第一助手将双小腿垂直提起,使患者髂前上棘离开床面为止。在第一助手提双小腿的同时,术者和第二助手双拇指一齐下压椎旁压痛点。用力的方向与脊柱矢状面呈45°角。当第一助手放下小腿,患者膝部着床时,术者和第二助手也同时松开。

第一助手见患者膝部已着床面,术者和第二助手已松开后,再提起患者的双小腿,高度如前。术者和第二助手在第一助手提起小腿的同时,再1次用双拇指按压患椎两侧压痛点。如此连续提压15~20次。

将患者小腿放下、伸直,检查患椎两侧压痛点;无放射痛或放射痛明显减轻,即可停止整复,如放射痛无改变,可再做1遍;但一般不超过3遍。

手法结束后按脊柱外伤病人搬运方法,送回病房。在搬送时保持患者身躯干直,仰卧于病床上,下肢可做屈伸活动,但躯干不得任意活动,更不得坐起,在床上可翻身,但也必须保持身体平直,不能扭转腰部,大小便时要保持腰部分前凸位。

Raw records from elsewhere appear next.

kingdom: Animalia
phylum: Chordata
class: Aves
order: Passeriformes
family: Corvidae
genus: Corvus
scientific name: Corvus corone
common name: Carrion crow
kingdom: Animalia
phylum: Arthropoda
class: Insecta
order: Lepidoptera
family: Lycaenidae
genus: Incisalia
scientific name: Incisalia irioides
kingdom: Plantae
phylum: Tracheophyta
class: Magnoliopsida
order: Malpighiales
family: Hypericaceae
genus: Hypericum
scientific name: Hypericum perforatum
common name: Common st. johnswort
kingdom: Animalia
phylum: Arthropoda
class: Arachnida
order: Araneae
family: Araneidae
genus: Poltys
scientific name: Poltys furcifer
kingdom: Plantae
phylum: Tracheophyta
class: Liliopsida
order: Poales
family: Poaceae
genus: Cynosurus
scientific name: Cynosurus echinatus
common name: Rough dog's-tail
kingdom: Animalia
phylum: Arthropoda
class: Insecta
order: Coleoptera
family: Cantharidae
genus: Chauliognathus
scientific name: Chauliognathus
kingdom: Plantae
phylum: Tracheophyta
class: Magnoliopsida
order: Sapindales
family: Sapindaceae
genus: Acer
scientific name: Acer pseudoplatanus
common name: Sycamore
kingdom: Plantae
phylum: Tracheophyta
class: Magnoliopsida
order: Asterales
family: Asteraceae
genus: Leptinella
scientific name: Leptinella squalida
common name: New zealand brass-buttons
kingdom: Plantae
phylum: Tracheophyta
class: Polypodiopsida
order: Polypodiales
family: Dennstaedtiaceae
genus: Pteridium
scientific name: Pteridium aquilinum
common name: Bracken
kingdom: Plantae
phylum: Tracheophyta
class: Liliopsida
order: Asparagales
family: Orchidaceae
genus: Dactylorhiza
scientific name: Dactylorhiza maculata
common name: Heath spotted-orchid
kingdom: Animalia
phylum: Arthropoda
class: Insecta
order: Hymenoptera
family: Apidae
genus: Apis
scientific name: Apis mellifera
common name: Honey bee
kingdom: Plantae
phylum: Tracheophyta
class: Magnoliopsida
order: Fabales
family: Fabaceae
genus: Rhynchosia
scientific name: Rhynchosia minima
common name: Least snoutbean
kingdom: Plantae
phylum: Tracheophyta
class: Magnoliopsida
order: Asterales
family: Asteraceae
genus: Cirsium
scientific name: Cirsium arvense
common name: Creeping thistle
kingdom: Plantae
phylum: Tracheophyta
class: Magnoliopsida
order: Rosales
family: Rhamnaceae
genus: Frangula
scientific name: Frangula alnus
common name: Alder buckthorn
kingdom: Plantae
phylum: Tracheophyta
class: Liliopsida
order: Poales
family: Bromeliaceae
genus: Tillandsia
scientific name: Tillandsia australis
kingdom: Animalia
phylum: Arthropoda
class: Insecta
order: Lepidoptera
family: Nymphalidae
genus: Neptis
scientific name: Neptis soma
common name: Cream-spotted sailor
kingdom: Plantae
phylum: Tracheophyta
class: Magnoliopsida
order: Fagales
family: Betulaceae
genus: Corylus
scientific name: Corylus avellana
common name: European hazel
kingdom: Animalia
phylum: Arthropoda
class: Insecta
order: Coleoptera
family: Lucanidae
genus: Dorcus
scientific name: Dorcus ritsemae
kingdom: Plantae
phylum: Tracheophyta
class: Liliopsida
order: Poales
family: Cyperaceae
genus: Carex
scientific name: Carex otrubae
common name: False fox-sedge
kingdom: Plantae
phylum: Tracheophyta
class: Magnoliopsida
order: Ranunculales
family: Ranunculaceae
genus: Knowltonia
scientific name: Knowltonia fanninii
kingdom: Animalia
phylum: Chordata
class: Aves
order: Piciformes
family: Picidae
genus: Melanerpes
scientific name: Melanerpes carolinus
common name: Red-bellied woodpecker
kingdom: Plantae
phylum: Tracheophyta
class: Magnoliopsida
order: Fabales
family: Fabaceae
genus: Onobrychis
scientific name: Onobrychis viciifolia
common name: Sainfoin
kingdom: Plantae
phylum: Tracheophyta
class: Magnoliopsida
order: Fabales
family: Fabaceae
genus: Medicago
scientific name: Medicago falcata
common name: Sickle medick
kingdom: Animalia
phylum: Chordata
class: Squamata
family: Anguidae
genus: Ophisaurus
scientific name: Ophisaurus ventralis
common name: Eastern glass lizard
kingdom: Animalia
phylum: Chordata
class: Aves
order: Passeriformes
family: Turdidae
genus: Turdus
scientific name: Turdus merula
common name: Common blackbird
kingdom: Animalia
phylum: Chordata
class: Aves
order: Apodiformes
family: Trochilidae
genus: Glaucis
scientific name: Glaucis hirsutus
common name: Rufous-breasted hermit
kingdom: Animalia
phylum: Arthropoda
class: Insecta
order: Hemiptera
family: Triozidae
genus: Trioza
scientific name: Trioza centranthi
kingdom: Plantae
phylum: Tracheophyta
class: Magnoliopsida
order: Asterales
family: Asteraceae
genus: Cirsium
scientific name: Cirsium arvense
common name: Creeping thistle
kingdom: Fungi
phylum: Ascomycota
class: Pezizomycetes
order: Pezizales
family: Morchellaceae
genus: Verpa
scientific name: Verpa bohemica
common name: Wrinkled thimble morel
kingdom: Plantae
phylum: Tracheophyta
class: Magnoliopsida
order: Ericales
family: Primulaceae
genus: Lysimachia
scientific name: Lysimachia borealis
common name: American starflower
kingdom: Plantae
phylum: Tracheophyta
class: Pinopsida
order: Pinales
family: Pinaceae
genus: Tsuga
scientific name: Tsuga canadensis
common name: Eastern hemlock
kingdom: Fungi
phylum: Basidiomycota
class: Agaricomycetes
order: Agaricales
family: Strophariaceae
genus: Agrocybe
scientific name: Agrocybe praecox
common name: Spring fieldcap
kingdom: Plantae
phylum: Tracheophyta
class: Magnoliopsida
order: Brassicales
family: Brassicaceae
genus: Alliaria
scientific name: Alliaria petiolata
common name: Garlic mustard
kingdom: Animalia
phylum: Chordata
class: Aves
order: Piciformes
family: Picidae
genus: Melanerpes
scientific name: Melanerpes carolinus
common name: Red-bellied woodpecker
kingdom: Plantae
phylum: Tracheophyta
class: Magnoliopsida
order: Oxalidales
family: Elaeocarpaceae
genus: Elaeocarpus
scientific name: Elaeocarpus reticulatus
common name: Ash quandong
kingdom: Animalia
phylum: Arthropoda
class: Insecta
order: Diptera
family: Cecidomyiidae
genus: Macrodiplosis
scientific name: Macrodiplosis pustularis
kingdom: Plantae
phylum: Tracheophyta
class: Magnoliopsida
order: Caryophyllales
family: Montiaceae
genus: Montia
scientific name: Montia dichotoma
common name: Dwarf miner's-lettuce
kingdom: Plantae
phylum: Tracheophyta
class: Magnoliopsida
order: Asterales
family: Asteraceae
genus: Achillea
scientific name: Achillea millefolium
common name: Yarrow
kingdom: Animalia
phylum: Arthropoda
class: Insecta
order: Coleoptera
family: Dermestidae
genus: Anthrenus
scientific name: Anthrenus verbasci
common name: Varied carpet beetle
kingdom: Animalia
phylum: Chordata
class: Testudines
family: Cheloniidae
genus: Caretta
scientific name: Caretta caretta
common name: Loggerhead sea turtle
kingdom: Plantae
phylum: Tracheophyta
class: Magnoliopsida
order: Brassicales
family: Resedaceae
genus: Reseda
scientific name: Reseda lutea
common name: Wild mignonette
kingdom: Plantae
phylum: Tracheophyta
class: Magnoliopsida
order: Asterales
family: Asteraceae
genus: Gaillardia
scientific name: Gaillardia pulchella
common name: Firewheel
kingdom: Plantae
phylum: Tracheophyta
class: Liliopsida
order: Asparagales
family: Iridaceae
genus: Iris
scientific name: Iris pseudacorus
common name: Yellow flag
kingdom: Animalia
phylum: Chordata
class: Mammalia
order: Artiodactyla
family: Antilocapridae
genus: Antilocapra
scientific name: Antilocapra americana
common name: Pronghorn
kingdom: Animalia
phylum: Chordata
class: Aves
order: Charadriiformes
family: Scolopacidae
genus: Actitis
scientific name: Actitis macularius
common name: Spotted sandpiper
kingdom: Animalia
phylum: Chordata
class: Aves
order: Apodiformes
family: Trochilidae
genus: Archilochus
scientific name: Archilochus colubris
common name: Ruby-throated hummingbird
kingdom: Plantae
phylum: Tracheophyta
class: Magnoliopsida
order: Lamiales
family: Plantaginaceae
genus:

需卧床3周。

连续提腿复位手法的治疗机理和力学分析:

提腿复位手法是以人体一部分脊柱和大腿为杠杆,患者和第二助手的双拇指为支点,形成一个倒杠杆力,这个杠杆的一端是膝部,另一端是患椎以上3个椎体的位置,一般在腰1和腰2位置,这样杠杆的上段是3~4个椎体的长度,下段是患椎以下骶部和大腿的长度。按人体的一般长度计算,下段长度相当于上段长度5倍左右。按杠杆原理,在下段末端膝部加1kg的力,在腰1、腰2位置就产生5 kg的力。青壮年提腿力在20 kg左右,这样上端就产生100 kg的力。支点的力是两端力的总和,支点力就是120 kg (术者和第二助手向下用力,借助医生本身的体重,又便于用力,一般是可以抵抗住这一杠杆力的。连续4~5次就要休息1~2分钟)。

由于这样强大的支点力,通过肌肉传递,直接作用于后纵韧带两侧的纤维环,推动其还纳。

其次,这种复位法,使椎间盘上下的椎体对椎间盘产生了1种连续的活动着的剪力,这种剪力加上两侧的支点力,强迫椎间盘还纳。

另外,这种复位法使腰椎做连续的过伸运动,使患椎周围的软组织得到松解,使前纵韧带被拉长,这样还纳的椎间盘就不会受到迫使椎间盘后突的剪力的作用。

术后,护理上所采取的一系列使还纳的椎间盘不再后突的措施,保证了复位的效果,一般不需做第2次复位治疗。

三、药物治疗

必要时适当配合中,西药物予以活血化瘀及消炎止痛治疗。

四.康复治疗

(一)物理治疗

(二)功能锻炼

 

【疗效评估】

一、治愈:症状与体征消失。

二、好转:症状与体征基本消失。